◆ **WHAT YOU HAVE TO DO**: Please write out only the lines from the line with "middle mcp: (646, 306)" to the line with "middle pip: (81, 66)", inclusive, exactly as they stand below, without the pictures.

Stored dataset items:
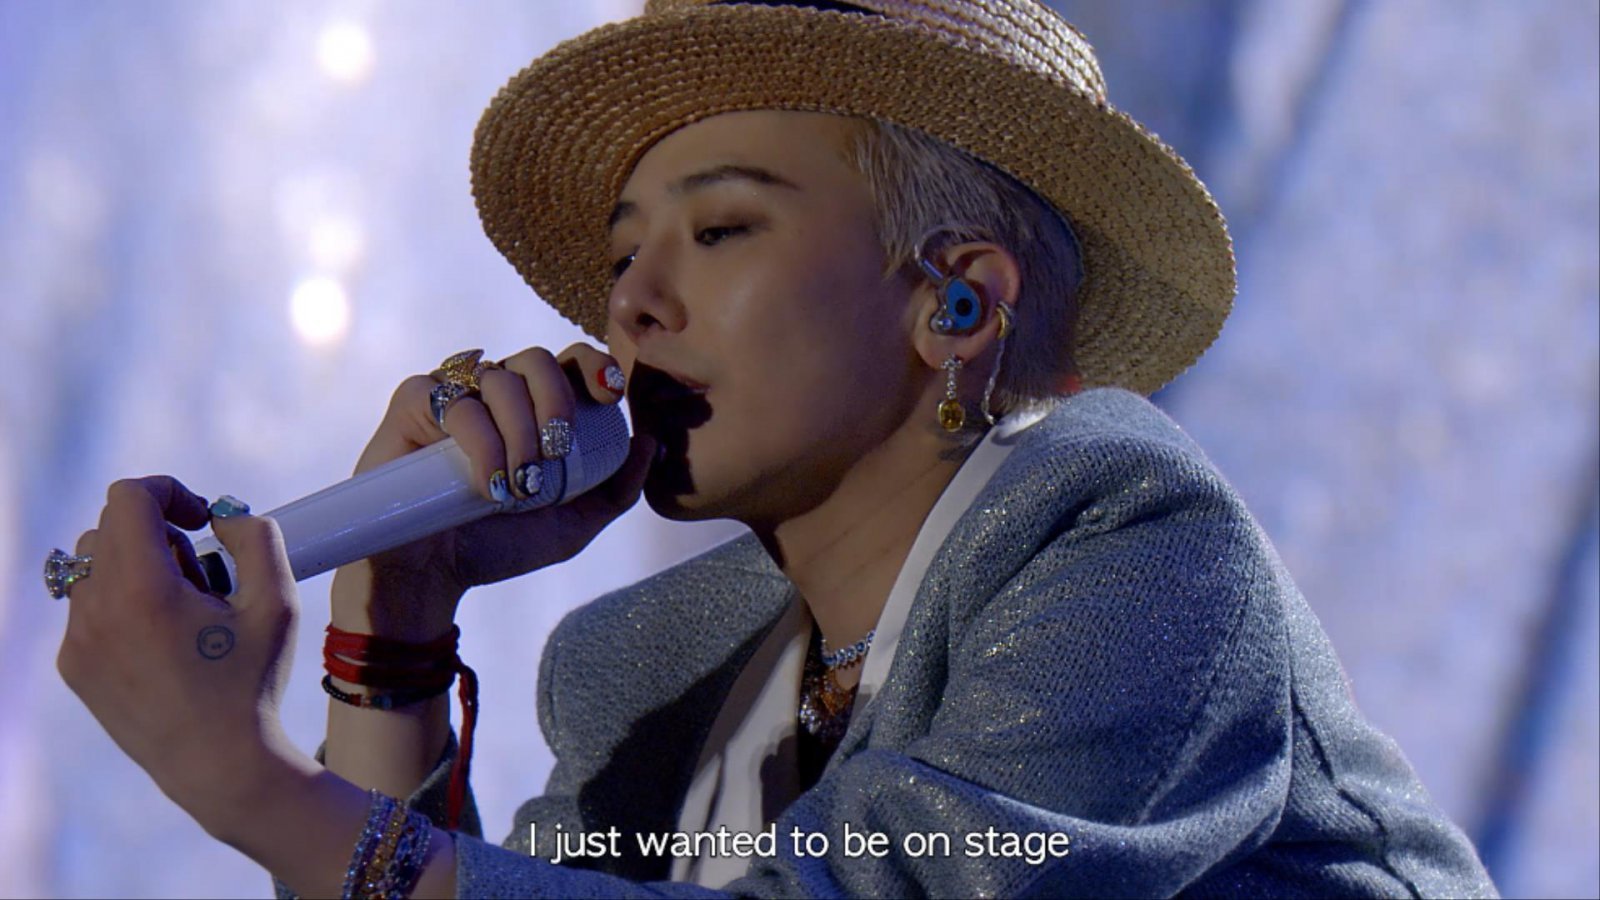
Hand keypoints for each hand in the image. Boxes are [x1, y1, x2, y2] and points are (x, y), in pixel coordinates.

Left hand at [56, 476, 301, 834]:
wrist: (219, 765)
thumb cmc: (252, 684)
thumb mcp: (276, 602)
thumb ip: (256, 537)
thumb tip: (223, 513)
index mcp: (142, 589)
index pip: (128, 498)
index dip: (169, 491)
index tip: (201, 520)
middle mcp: (95, 611)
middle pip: (107, 526)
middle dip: (155, 532)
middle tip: (200, 573)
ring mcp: (77, 641)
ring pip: (90, 564)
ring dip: (135, 565)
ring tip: (180, 609)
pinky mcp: (73, 666)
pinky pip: (86, 606)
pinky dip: (120, 602)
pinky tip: (162, 641)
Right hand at [336, 343, 654, 636]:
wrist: (433, 574)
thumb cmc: (498, 545)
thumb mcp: (572, 526)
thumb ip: (616, 489)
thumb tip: (650, 443)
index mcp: (536, 408)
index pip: (571, 362)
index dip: (594, 365)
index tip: (608, 398)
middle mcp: (496, 393)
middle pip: (537, 359)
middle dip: (557, 401)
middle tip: (556, 453)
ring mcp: (455, 394)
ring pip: (498, 379)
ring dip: (518, 433)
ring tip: (515, 488)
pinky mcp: (414, 404)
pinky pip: (453, 400)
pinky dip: (478, 440)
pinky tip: (484, 483)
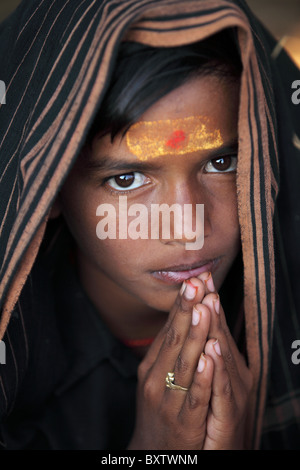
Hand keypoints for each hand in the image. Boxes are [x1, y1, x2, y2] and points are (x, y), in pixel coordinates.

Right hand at [127, 273, 252, 449]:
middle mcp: (156, 378)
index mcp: (151, 365)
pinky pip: (193, 396)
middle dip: (186, 309)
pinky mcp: (182, 421)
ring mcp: (167, 399)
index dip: (181, 305)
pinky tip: (208, 356)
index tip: (193, 280)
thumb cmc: (159, 408)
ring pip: (184, 363)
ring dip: (194, 334)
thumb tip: (179, 316)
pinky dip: (200, 376)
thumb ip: (168, 349)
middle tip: (196, 283)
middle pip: (173, 340)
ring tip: (203, 308)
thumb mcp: (157, 376)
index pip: (168, 329)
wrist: (152, 451)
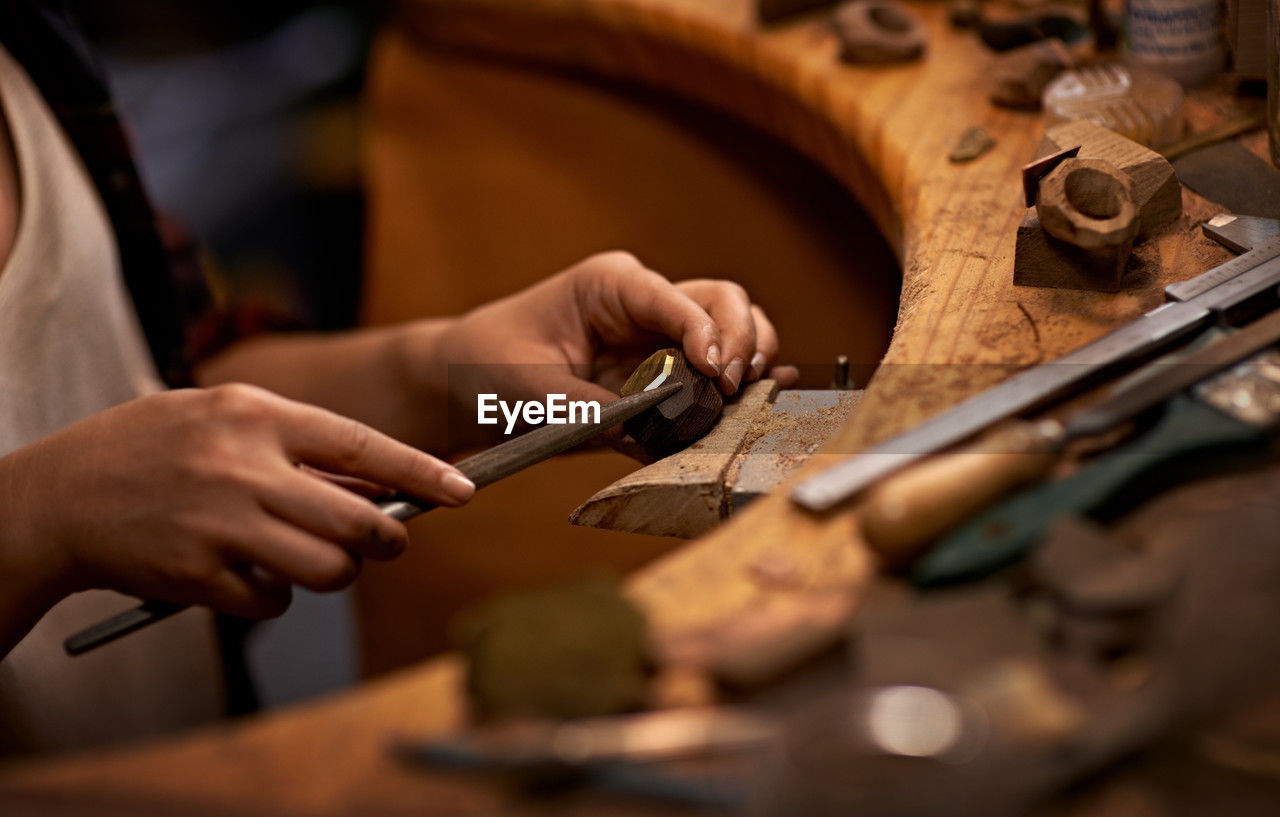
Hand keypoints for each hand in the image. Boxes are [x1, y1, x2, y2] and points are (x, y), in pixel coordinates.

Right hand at [0, 385, 475, 627]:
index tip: (464, 491)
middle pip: (359, 522)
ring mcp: (220, 525)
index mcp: (255, 416)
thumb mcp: (221, 415)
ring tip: (305, 557)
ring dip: (334, 573)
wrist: (56, 497)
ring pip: (326, 570)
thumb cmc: (150, 448)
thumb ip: (297, 444)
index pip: (363, 447)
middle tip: (388, 543)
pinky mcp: (197, 575)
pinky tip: (245, 574)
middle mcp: (243, 469)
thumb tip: (375, 488)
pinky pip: (272, 601)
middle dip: (388, 540)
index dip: (422, 472)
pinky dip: (274, 596)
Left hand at [422, 252, 797, 448]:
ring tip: (747, 395)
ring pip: (732, 331)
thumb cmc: (489, 363)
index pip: (675, 298)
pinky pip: (714, 376)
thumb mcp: (525, 385)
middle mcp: (646, 306)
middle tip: (732, 386)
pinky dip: (742, 387)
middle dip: (739, 340)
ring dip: (748, 360)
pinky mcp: (663, 377)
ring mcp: (660, 340)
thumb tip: (640, 433)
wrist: (468, 384)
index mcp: (611, 286)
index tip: (714, 371)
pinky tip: (769, 396)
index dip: (705, 331)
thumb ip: (583, 407)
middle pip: (722, 302)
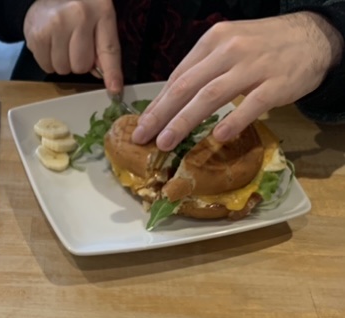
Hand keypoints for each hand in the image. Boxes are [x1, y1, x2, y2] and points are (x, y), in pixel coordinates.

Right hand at [23, 0, 122, 93]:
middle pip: (81, 66)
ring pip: (63, 69)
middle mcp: (79, 15)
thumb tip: (102, 76)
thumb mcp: (97, 19)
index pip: (109, 49)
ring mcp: (56, 24)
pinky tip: (49, 44)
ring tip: (60, 43)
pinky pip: (46, 66)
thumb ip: (102, 46)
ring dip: (62, 63)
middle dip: (78, 63)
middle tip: (73, 46)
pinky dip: (48, 61)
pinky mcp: (38, 34)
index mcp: (101, 11)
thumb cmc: (77, 9)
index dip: (112, 73)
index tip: (115, 90)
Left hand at [131, 12, 344, 150]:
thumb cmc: (264, 46)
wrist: (315, 35)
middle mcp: (230, 50)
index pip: (178, 76)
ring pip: (210, 95)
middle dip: (160, 114)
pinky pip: (251, 104)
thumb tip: (169, 101)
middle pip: (187, 86)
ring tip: (166, 142)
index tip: (142, 124)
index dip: (157, 103)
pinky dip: (233, 121)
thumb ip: (202, 70)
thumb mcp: (229, 46)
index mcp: (213, 40)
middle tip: (143, 137)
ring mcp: (254, 66)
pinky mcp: (277, 83)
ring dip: (184, 121)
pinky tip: (217, 137)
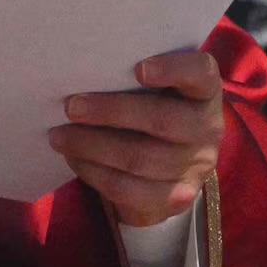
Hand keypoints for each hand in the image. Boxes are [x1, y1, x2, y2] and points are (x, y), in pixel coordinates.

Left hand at [48, 50, 223, 226]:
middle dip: (110, 112)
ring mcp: (194, 167)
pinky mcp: (174, 198)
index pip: (201, 73)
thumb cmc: (149, 106)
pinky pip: (129, 188)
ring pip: (139, 159)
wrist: (168, 164)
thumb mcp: (151, 87)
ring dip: (91, 145)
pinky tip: (73, 158)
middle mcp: (207, 129)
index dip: (174, 69)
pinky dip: (94, 172)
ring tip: (59, 135)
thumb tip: (78, 67)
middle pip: (162, 120)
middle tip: (70, 106)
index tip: (139, 68)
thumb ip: (127, 74)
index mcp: (203, 92)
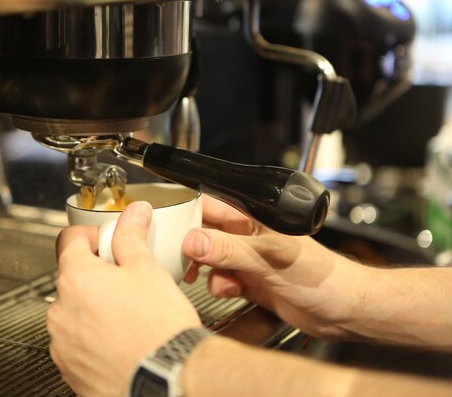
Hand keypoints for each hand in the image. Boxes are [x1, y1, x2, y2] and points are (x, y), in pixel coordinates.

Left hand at [48, 201, 201, 396]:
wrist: (167, 379)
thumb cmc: (158, 328)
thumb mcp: (147, 269)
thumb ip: (132, 236)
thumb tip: (133, 214)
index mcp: (75, 278)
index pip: (69, 239)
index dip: (92, 235)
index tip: (108, 242)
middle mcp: (60, 311)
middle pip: (72, 277)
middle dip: (96, 274)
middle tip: (126, 280)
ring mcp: (62, 343)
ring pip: (74, 312)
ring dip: (93, 307)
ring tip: (126, 314)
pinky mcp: (70, 368)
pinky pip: (76, 343)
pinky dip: (93, 337)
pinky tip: (120, 338)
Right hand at [182, 196, 371, 338]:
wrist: (343, 310)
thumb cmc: (322, 275)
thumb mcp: (269, 259)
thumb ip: (229, 250)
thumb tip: (194, 241)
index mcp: (254, 218)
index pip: (212, 205)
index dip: (189, 215)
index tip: (172, 231)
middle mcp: (249, 236)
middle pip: (207, 233)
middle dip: (192, 247)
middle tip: (184, 260)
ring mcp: (249, 259)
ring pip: (212, 258)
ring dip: (207, 270)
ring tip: (212, 278)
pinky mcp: (251, 281)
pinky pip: (223, 279)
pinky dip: (221, 286)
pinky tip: (232, 291)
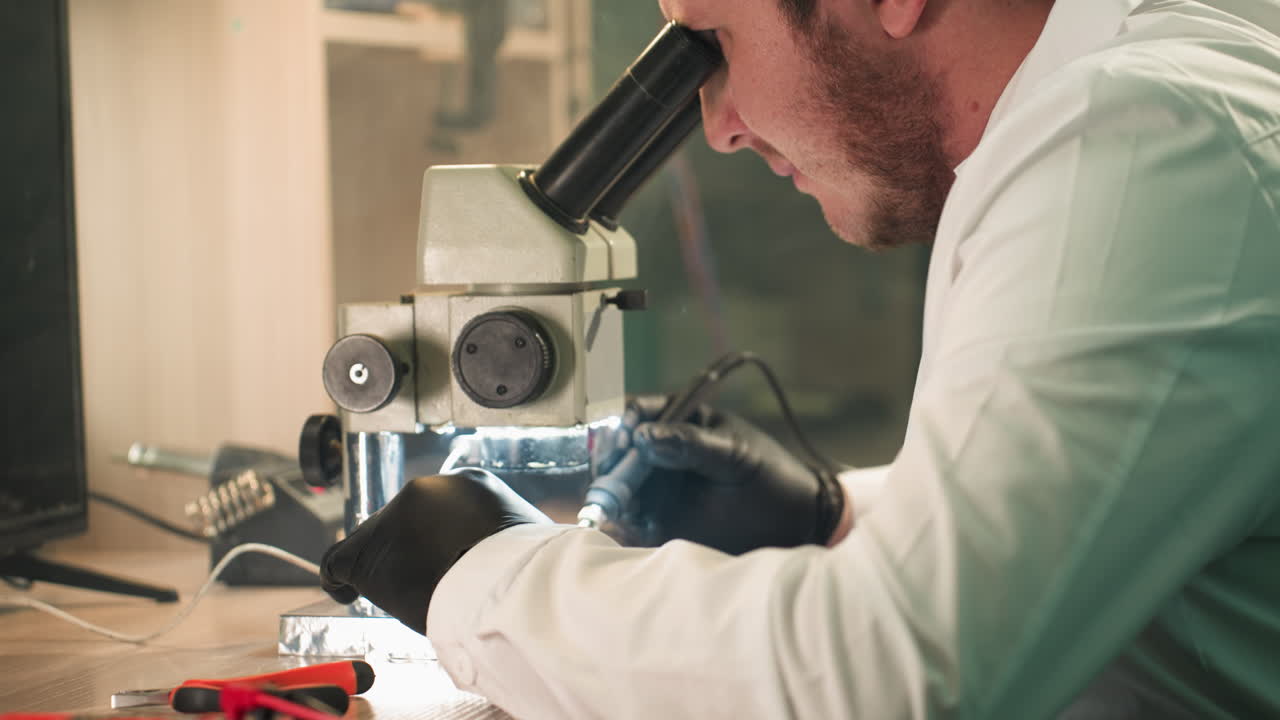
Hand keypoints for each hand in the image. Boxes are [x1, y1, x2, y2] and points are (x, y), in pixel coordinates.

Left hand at [320, 468, 549, 633]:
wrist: (510, 586)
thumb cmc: (528, 573)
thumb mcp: (525, 540)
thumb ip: (500, 538)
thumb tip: (500, 556)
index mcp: (469, 483)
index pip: (435, 509)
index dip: (433, 538)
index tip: (439, 561)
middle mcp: (429, 489)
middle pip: (402, 522)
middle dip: (409, 552)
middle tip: (423, 583)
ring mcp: (398, 515)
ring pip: (376, 542)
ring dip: (386, 567)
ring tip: (401, 595)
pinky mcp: (373, 547)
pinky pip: (340, 560)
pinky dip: (340, 579)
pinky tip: (345, 595)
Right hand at [606, 395, 844, 554]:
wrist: (796, 523)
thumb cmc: (771, 476)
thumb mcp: (733, 454)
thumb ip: (690, 444)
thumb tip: (644, 437)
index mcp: (681, 420)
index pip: (637, 413)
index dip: (625, 425)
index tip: (627, 442)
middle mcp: (663, 452)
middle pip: (619, 452)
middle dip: (613, 466)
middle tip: (616, 482)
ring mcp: (660, 487)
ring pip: (621, 488)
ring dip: (617, 497)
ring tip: (630, 509)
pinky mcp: (661, 521)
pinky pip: (633, 521)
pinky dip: (628, 524)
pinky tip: (639, 526)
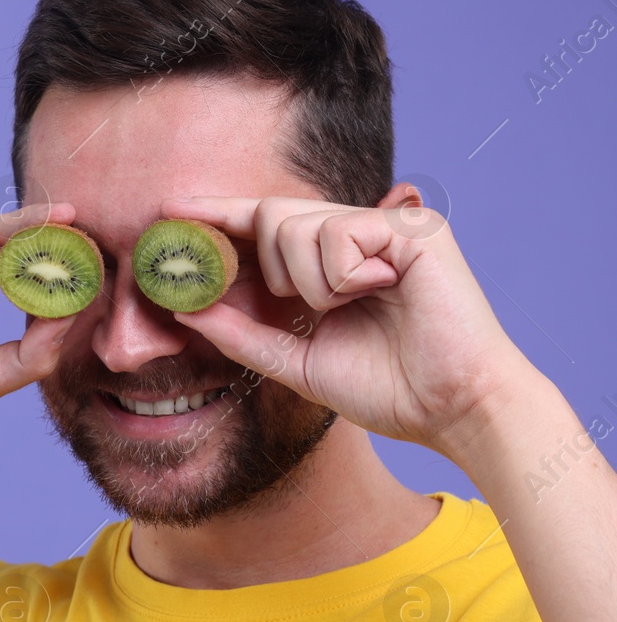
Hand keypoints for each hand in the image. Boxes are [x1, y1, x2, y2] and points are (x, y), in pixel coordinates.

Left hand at [158, 194, 535, 457]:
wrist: (451, 410)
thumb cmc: (388, 389)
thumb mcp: (294, 362)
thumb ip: (240, 333)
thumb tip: (183, 309)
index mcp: (332, 263)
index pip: (265, 224)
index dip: (219, 214)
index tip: (169, 211)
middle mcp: (359, 235)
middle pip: (272, 215)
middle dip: (266, 265)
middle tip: (298, 305)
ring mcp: (387, 226)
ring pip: (295, 226)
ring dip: (307, 284)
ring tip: (349, 309)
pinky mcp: (413, 228)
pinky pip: (336, 234)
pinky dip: (339, 276)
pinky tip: (375, 294)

◆ **RESPONSE**:
middle mcp: (646, 306)
middle tip: (732, 386)
pinky dip: (742, 387)
middle dip: (739, 340)
ring dip: (748, 360)
pinky mcp: (663, 377)
ring mcp: (660, 340)
thumb tip: (640, 433)
wrist: (468, 384)
index mcp: (611, 286)
index tip: (714, 371)
pinky tip: (769, 396)
index dip: (705, 331)
thumb ip: (583, 407)
middle pip: (722, 302)
Hand keypoints for each hand in the image. Boxes are [x1, y1, x2, y2] and points are (x, y), in pixel coordinates.

Right hand at [23, 0, 122, 93]:
middle pip: (81, 66)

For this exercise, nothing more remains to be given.